** Opening Data supplied block **

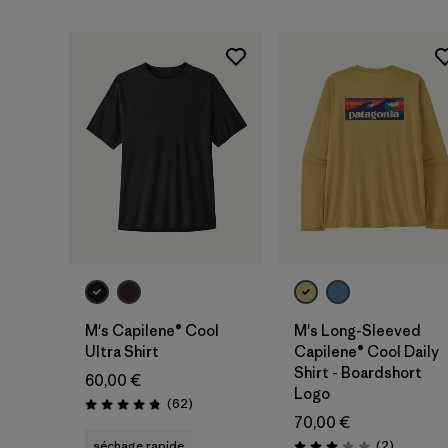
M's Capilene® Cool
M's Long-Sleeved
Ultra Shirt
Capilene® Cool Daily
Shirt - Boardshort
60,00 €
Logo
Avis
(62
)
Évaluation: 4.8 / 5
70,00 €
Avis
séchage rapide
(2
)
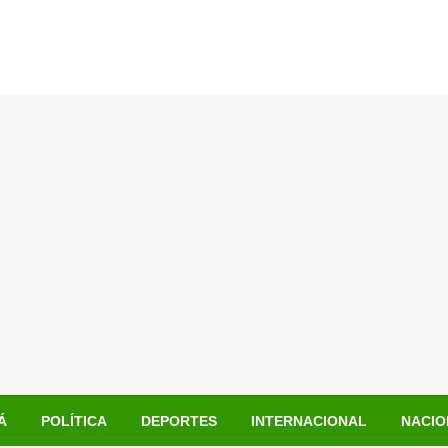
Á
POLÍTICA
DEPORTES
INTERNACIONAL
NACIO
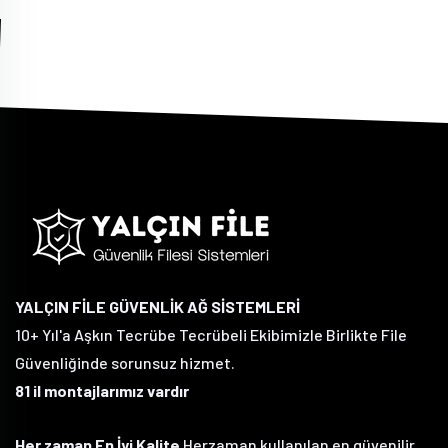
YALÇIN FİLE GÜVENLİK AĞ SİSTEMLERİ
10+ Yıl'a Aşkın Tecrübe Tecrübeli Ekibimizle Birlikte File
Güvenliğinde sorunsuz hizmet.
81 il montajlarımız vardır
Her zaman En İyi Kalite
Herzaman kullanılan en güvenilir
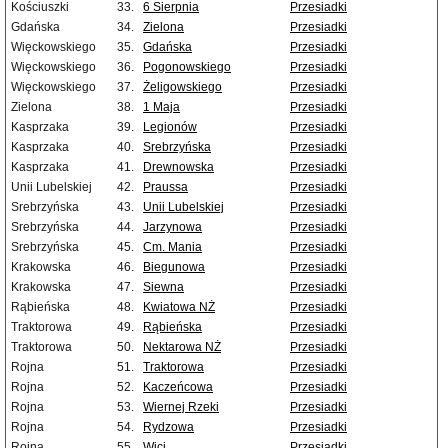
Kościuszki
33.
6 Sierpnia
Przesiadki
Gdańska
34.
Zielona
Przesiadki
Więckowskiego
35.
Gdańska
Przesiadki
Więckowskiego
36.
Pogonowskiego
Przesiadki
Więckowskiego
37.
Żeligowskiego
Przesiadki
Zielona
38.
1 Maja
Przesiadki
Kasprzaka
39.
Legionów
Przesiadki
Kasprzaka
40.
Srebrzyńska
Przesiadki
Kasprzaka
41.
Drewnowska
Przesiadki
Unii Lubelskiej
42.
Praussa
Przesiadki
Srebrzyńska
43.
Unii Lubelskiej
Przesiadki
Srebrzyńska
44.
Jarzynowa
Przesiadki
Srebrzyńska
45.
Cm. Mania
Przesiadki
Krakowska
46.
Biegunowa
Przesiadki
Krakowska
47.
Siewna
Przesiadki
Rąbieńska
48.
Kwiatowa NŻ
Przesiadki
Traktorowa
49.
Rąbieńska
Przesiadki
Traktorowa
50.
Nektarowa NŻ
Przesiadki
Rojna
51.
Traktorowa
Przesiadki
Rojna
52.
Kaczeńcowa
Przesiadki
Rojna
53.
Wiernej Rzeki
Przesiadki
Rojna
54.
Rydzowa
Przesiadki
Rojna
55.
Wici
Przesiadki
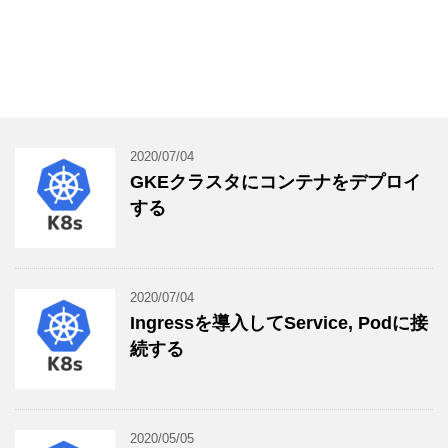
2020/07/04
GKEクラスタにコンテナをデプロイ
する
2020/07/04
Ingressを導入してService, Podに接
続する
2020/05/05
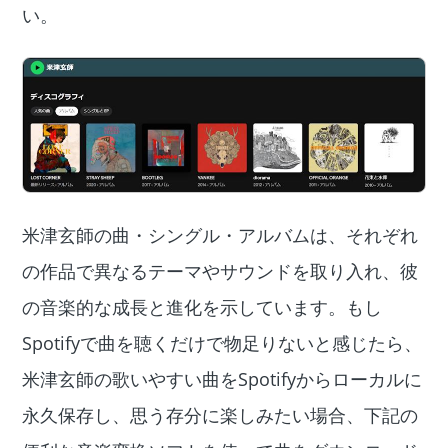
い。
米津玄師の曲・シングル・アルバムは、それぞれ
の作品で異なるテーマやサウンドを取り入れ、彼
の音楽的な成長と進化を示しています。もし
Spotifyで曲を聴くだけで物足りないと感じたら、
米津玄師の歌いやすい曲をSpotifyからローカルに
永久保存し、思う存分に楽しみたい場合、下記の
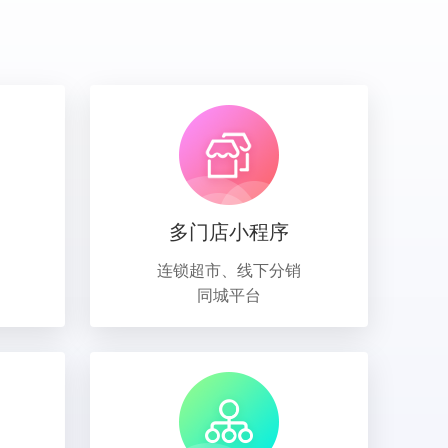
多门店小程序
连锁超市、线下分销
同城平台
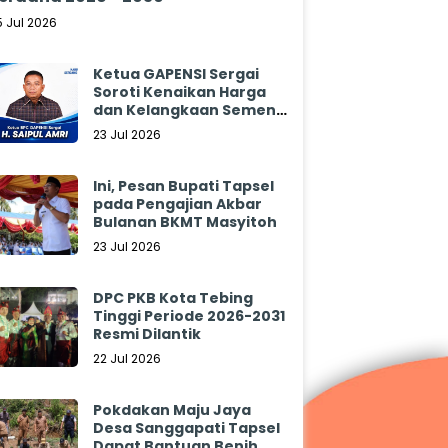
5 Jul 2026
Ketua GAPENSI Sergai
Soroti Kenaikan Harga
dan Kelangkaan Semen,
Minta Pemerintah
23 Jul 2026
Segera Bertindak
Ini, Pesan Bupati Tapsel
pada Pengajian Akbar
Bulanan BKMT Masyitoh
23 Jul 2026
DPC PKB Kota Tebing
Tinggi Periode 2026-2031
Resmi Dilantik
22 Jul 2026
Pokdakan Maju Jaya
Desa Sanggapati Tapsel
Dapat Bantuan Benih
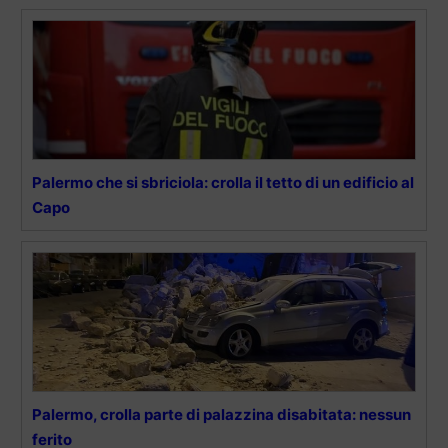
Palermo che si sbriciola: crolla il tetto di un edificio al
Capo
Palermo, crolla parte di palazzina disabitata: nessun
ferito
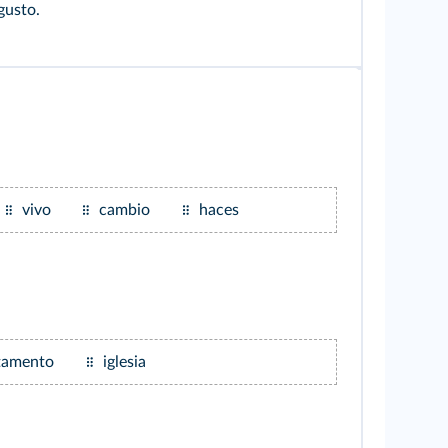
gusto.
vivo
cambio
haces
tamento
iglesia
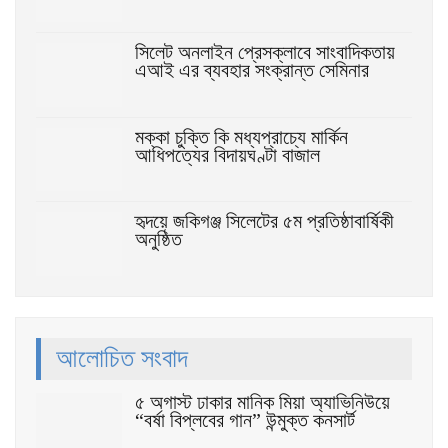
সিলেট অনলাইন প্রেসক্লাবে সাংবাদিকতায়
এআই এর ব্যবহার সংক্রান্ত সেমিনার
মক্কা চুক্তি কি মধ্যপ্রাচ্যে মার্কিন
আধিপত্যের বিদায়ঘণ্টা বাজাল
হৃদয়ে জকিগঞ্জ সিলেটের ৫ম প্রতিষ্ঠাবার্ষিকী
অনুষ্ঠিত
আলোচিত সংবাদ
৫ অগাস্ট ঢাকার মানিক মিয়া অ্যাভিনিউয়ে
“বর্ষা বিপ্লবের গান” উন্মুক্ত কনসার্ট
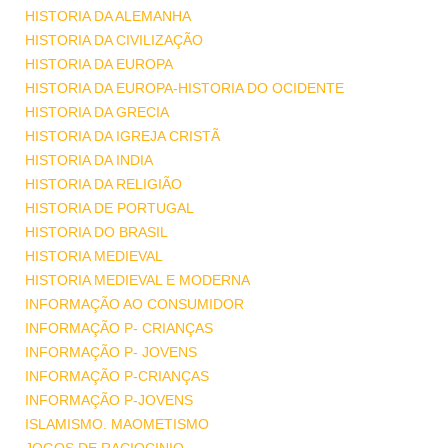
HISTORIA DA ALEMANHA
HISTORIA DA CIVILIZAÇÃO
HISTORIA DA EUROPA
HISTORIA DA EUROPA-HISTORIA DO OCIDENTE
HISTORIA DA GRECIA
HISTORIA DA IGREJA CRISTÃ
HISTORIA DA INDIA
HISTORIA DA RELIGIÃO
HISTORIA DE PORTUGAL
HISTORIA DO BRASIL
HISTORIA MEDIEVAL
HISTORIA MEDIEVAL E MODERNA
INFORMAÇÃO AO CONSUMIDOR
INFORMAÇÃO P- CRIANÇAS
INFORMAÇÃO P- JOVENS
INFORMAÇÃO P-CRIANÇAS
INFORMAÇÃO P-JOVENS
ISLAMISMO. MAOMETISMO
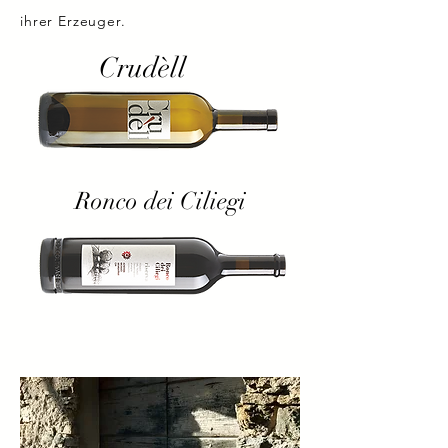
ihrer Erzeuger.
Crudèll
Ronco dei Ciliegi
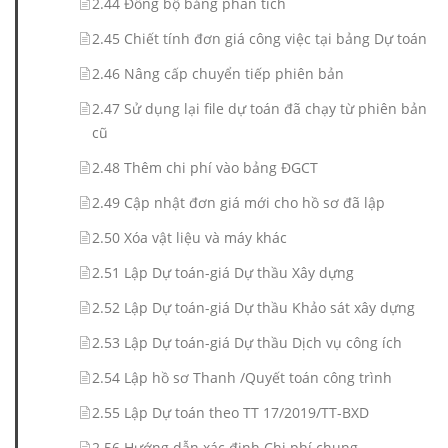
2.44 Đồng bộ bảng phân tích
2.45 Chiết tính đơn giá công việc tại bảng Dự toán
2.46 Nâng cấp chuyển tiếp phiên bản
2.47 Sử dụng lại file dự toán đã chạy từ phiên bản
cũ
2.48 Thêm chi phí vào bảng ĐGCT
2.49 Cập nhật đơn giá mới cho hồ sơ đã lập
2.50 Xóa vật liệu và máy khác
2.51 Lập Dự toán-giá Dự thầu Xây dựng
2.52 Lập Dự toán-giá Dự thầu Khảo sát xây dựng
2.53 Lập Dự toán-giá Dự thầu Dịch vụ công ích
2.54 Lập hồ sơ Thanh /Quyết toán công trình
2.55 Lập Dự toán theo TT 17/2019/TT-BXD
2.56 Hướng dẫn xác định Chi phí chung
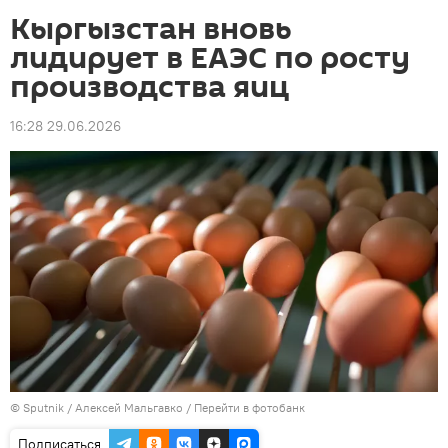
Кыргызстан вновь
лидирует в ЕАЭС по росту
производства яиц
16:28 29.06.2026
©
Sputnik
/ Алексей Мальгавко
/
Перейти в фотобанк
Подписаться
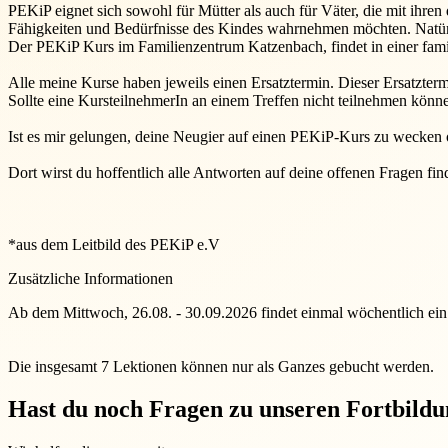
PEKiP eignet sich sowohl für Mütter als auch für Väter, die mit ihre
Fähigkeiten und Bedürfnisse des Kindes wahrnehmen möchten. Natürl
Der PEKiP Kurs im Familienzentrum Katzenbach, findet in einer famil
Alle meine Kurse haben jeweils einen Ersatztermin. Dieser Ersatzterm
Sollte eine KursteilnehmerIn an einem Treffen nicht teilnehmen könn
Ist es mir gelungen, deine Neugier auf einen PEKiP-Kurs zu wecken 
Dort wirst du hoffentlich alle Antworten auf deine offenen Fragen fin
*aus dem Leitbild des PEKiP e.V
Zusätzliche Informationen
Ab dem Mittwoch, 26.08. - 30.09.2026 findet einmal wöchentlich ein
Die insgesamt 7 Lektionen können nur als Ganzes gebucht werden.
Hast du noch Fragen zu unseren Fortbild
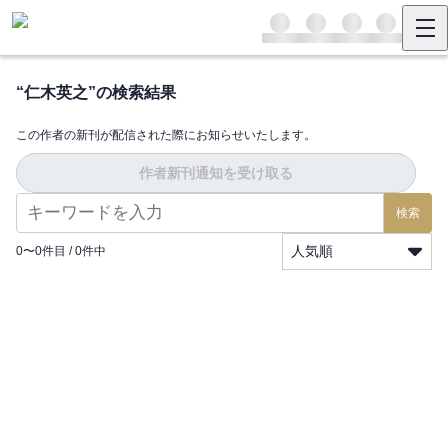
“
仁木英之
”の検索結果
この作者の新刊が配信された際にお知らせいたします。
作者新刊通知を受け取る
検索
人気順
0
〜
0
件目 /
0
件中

** Closing Data supplied block **

[Work instructions]: Locate every line in the data above that contains the string "EUROPA", and copy each such line in full.

[Your response]:
HISTORIA DA EUROPA
HISTORIA DA EUROPA-HISTORIA DO OCIDENTE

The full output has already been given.